Operator scaling with specified marginals

TL;DR

This paper introduces an algorithm for operator scaling with specified marginals, extending classical matrix scaling to the operator setting, with applications in mathematics, computer science, and quantum information.

Contribution

It provides a characterization and efficient algorithm for operator scaling with specified marginals, generalizing previous doubly stochastic scaling results.

Findings

Algorithm produces approximate scalings in polynomial time.

Characterization reduces specified marginals to doubly stochastic case.

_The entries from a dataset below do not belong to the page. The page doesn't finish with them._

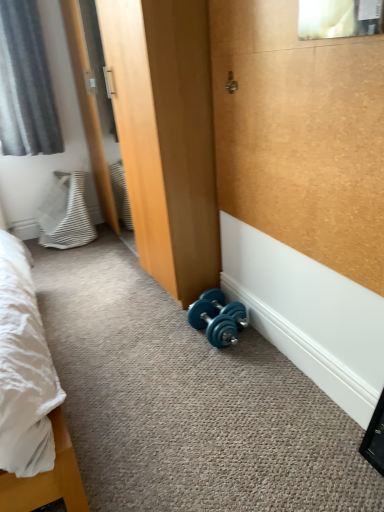
The width and height of the screenshot is (384, 512). I want to click on vacant space positioned to the left of teal rubber dumbbell at lower center, so click(160, 339).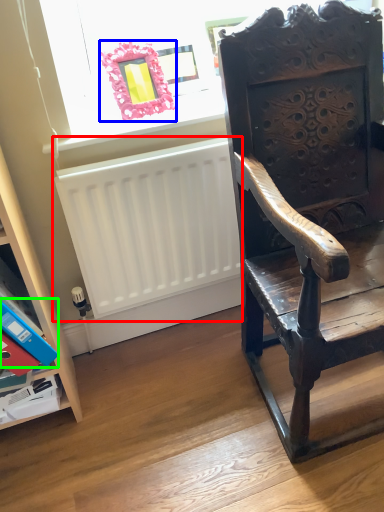
Question: Which is nearer to the radiator (highlighted by a red box)? picture frame (highlighted by a blue box) or paperback book (highlighted by a green box).

Choices:
 (A) picture frame
 (B) paperback book

Answer: (A)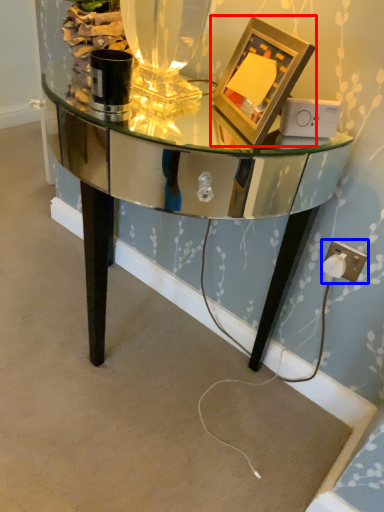
Question: Which object is closer to the camera taking this photo, picture frame (highlighted by a red box) or electric outlet (highlighted by a blue box)?

Choices:
 (A) picture frame
 (B) electric outlet

Answer: (A)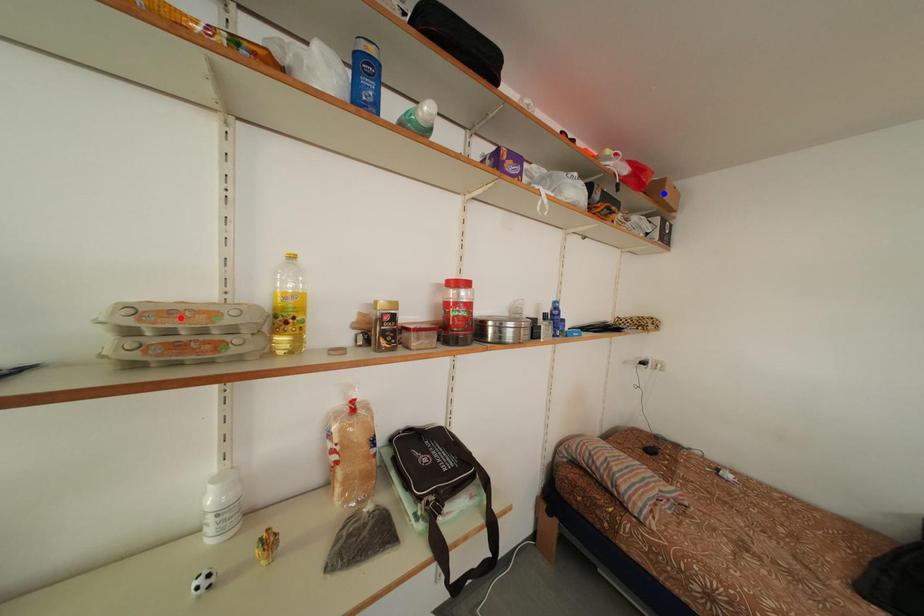
Question: In the image, two points are highlighted. Which point is nearer to the camera? Reply with the corresponding letter.

Choices:
 (A) blue point
 (B) red point

Answer: (B)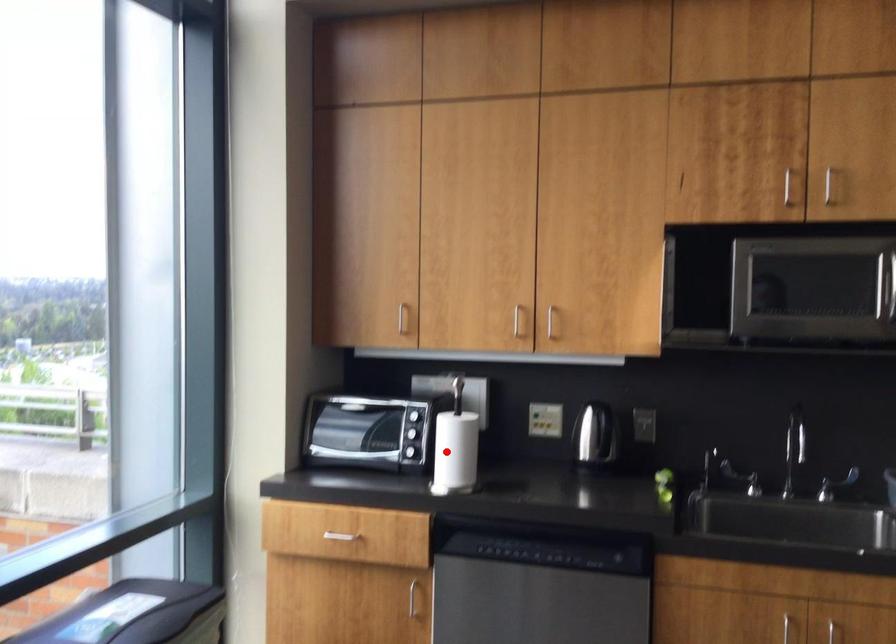
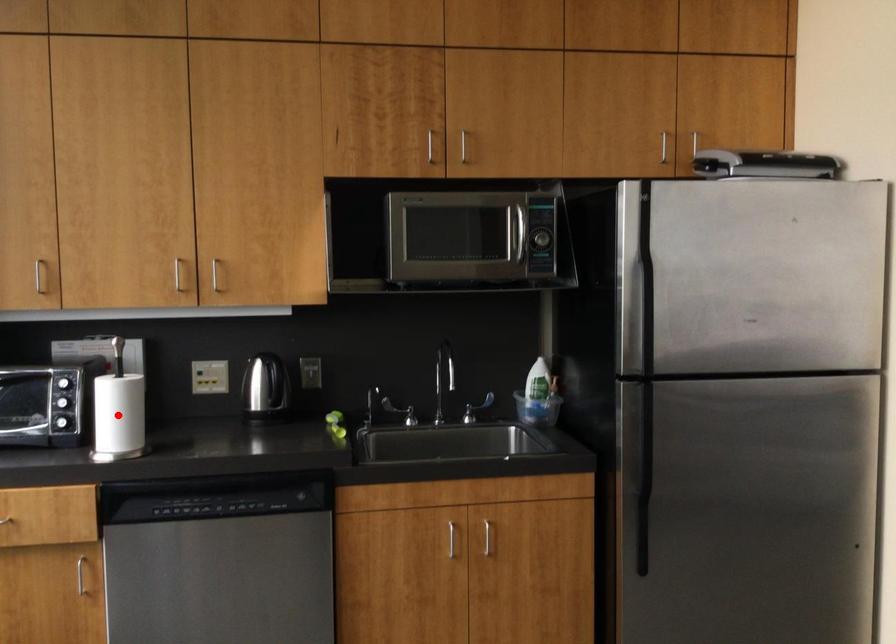
I am providing you with two images of the same scene from different viewpoints. A red point is marked on the first image and another point is marked on the second image. Is the marked point in image1 the same physical position as the marked point in image2?

Yes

Derives new theorems and simplifies existing results in related fields.

Abstract

The completely positive maps, a generalization of the nonnegative matrices, are a well-studied class of maps from $n\times n$ matrices to $m\times m$ matrices. The existence of the operator analogues of doubly stochastic scalings of matrices is equivalent to a multitude of problems in computer science and mathematics, such rational identity testing in non-commuting variables, noncommutative rank of symbolic matrices, and a basic problem in invariant theory (Garg, Gurvits, Oliveira and Wigderson, FOCS, 2016). We study operator scaling with specified marginals, which is the operator analogue of scaling matrices to specified row and column sums. We characterize the operators which can be scaled to given marginals, much in the spirit of the Gurvits' algorithmic characterization of the operators that can be scaled to doubly stochastic (Gurvits, Journal of Computer and System Sciences, 2004). Our algorithm produces approximate scalings in time poly(n,m) whenever scalings exist. A central ingredient in our analysis is a reduction from the specified marginals setting to the doubly stochastic setting. Operator scaling with specified marginals arises in diverse areas of study such as the Brascamp-Lieb inequalities, communication complexity, eigenvalues of sums of Hermitian matrices, and quantum information theory. Some of the known theorems in these areas, several of which had no effective proof, are straightforward consequences of our characterization theorem. For instance, we obtain a simple algorithm to find, when they exist, a tuple of Hermitian matrices with given spectra whose sum has a given spectrum. We also prove new theorems such as a generalization of Forster's theorem (Forster, Journal of Computer and System Sciences, 2002) concerning radial isotropic position.